La sentenza di assoluzione in appello dei due imputati nel noto processo di Perugia starebbe a dimostrare ancora una volta, secondo l’ex-guardasigilli e neo-segretario del PDL Angelino Alfano, che “in Italia per gli errori giudiziari nessuno paga”.
Ma chi, secondo Alfano, dovrebbe pagare in questo caso ? Forse i giudici di primo grado, che avrebbero sbagliato tenendo in carcere per quattro anni due innocenti ? E se la corte di cassazione, accogliendo i ricorsi già proposti dal pubblico ministero e dalla parte civile, dovesse tra qualche mese o qualche anno annullare la sentenza di appello e dare ragione ai primi giudici, dovrebbero in quel caso pagare, secondo la logica di Alfano, i giudici del secondo grado che avrebbero mandato liberi due feroci assassini ?
Non può credersi che l’ex-ministro della giustizia ignori in buona fede che il nostro ordinamento statuisce, a differenza di altri ordinamenti meno evoluti sul piano delle garanzie del cittadino e della civiltà giuridica, una pluralità di gradi di giudizio, sì che la possibile difformità di convincimenti e di decisioni tra un grado ed un altro della giurisdizione è prevista dal nostro sistema processuale come dato fisiologico per il conseguimento del più alto livello di certezza giudiziaria. Nel caso in questione la corte di assise aveva giudicato argomentando prevalentemente in base ai risultati delle indagini tecniche condotte dagli specialisti della polizia scientifica, risultati poi smontati o almeno messi seriamente in dubbio dalle perizie disposte ad istanza delle difese nel processo di secondo grado: e questo spiega in modo del tutto piano e comprensibile la diversità dei giudizi.

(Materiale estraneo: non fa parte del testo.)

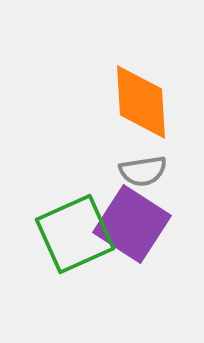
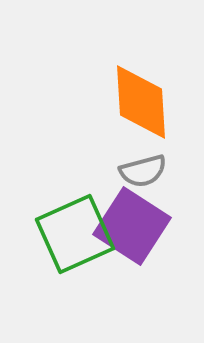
gray semicircle: rotated 6 degrees counterclockwise
purple square: moved 2 px down
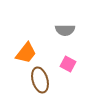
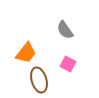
gray semicircle: rotated 54 degrees clockwise
brown ellipse: moved 1 px left
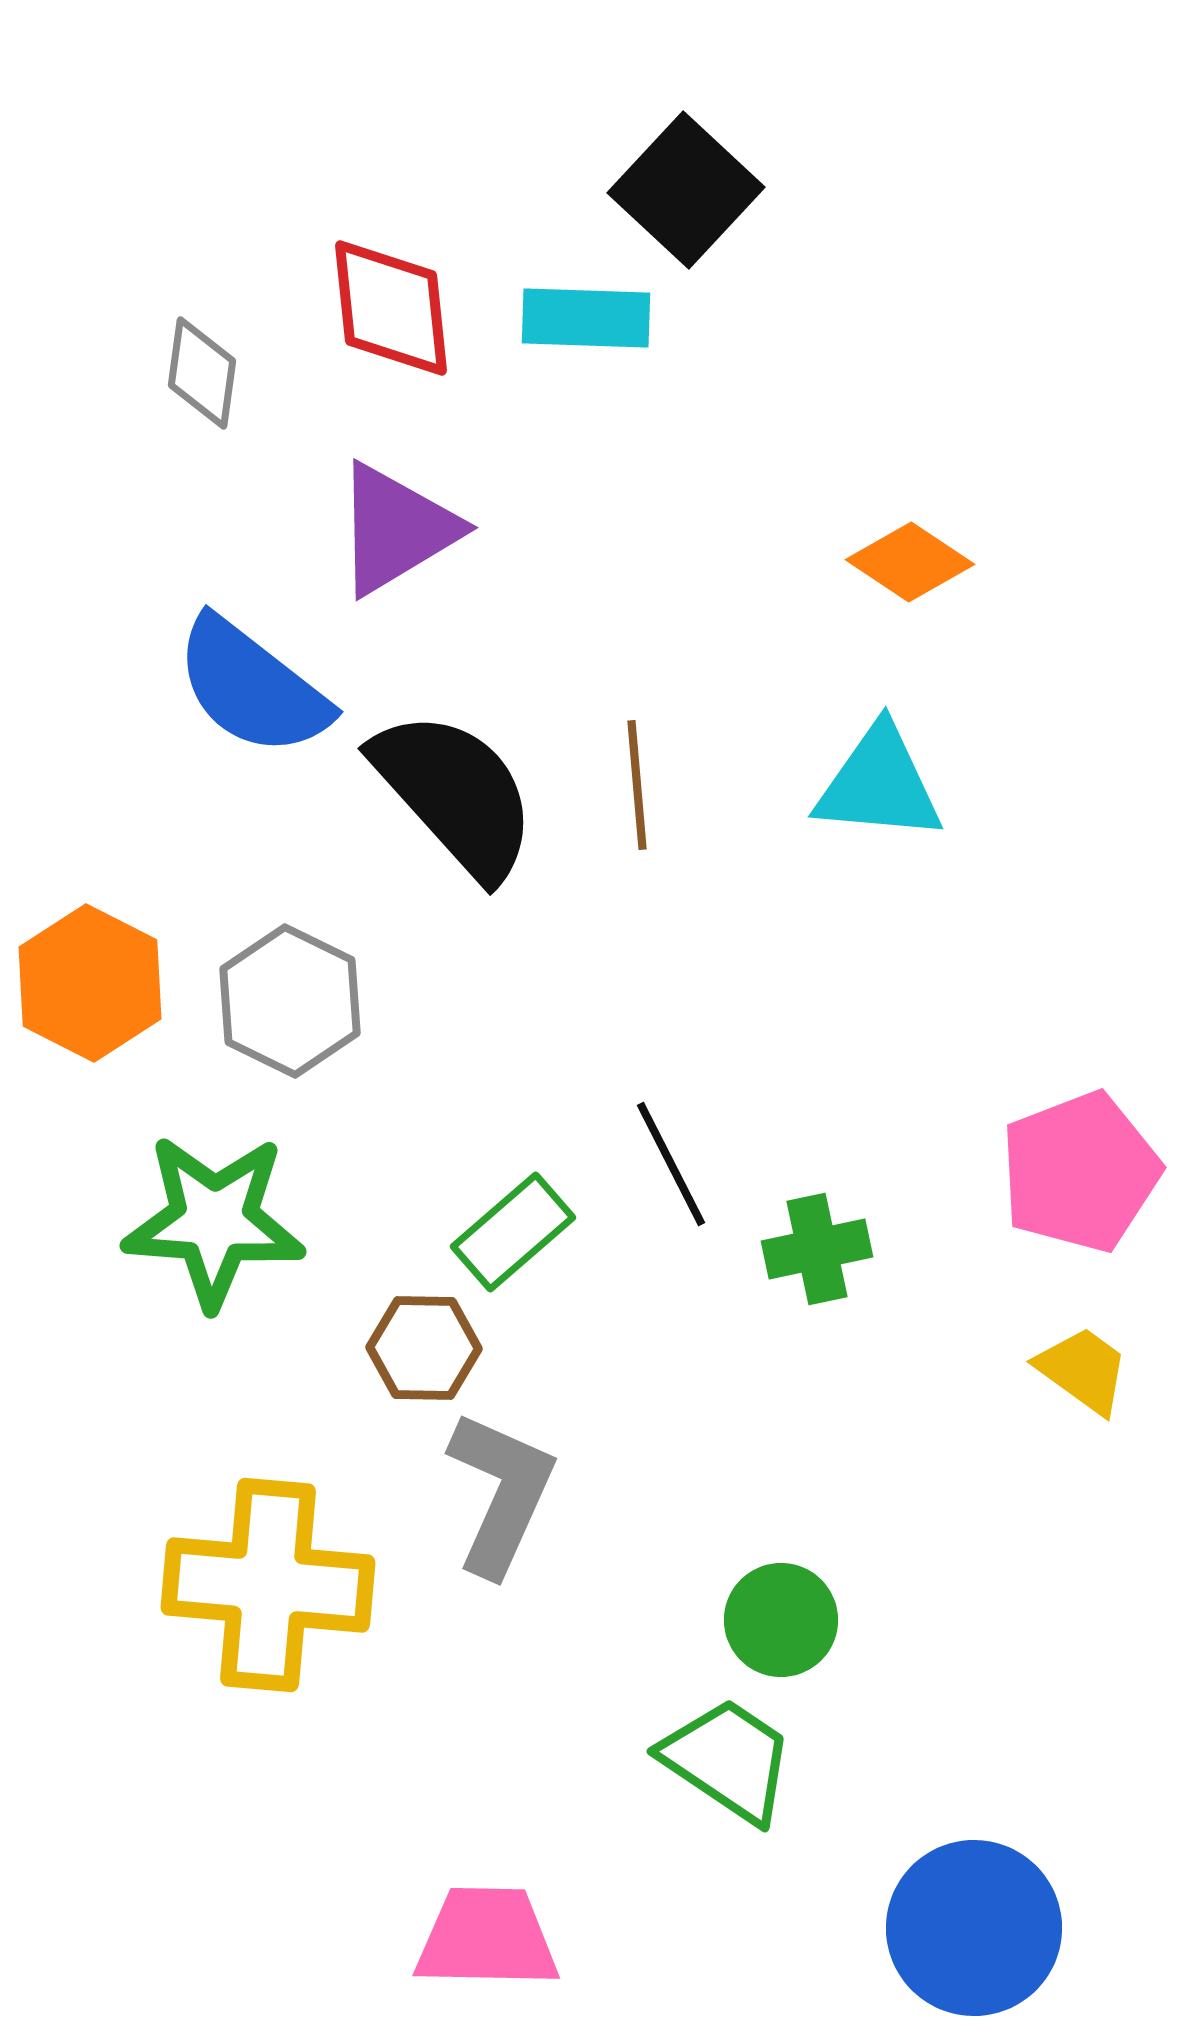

Dovrebbe comunque essere ben noto ad un ex-ministro della giustizia che secondo le nostre leggi l’imputato va assolto non solo quando sia risultato innocente, ma anche nell’ipotesi in cui la sua colpevolezza non sia stata accertata oltre ogni ragionevole dubbio: e proprio questa seconda ipotesi sembra essere, come meglio potrà emergere dalla motivazione della sentenza, quella fatta propria in questo caso dalla decisione di secondo grado.
Si deve rilevare infine che il processo in esame si è svolto, in primo grado come in appello, davanti ad una corte di assise, che come tutti sanno è composta per tre quarti di cittadini estratti a sorte (c.d. membri laici), con due soli magistrati togati su otto componenti. Pertanto, è ben possibile nei giudizi di assise che i due magistrati, o l’uno o l’altro di essi, vengano posti in minoranza nella decisione, ciò che non potrà mai appurarsi per il segreto imposto alle deliberazioni in camera di consiglio. Ma allora, nel caso di ritenuto errore chi dovrebbe essere chiamato a pagare? Forse ciascun componente della corte giudicante e quindi anche i sei membri laici e anche chi si fosse dichiarato contrario alla decisione assunta ?
Non meno assurda ed incredibile risulterebbe la pretesa di ‘farla pagare’ ai magistrati della procura, la cui posizione accusatoria si è basata nel caso in oggetto sull’esito delle analisi e degli accertamenti compiuti dalla polizia scientifica. Il magistrato del pubblico ministero non ha ovviamente alcun ruolo né preparazione per svolgere di persona sofisticate indagini di natura scientifica, cui sono preposti legittimamente qualificati organismi tecnico-amministrativi: come si potrebbe quindi renderlo responsabile di aver fatto affidamento sui dati tecnici fornitigli da tali organismi ?
La stupefacente “gaffe” di Alfano risulta comunque illuminante, se non altro, circa la correttezza istituzionale, l’onestà intellettuale e la competenza in materia giuridica del personaggio che per tre anni è stato alla guida del ministero della giustizia nel nostro Paese.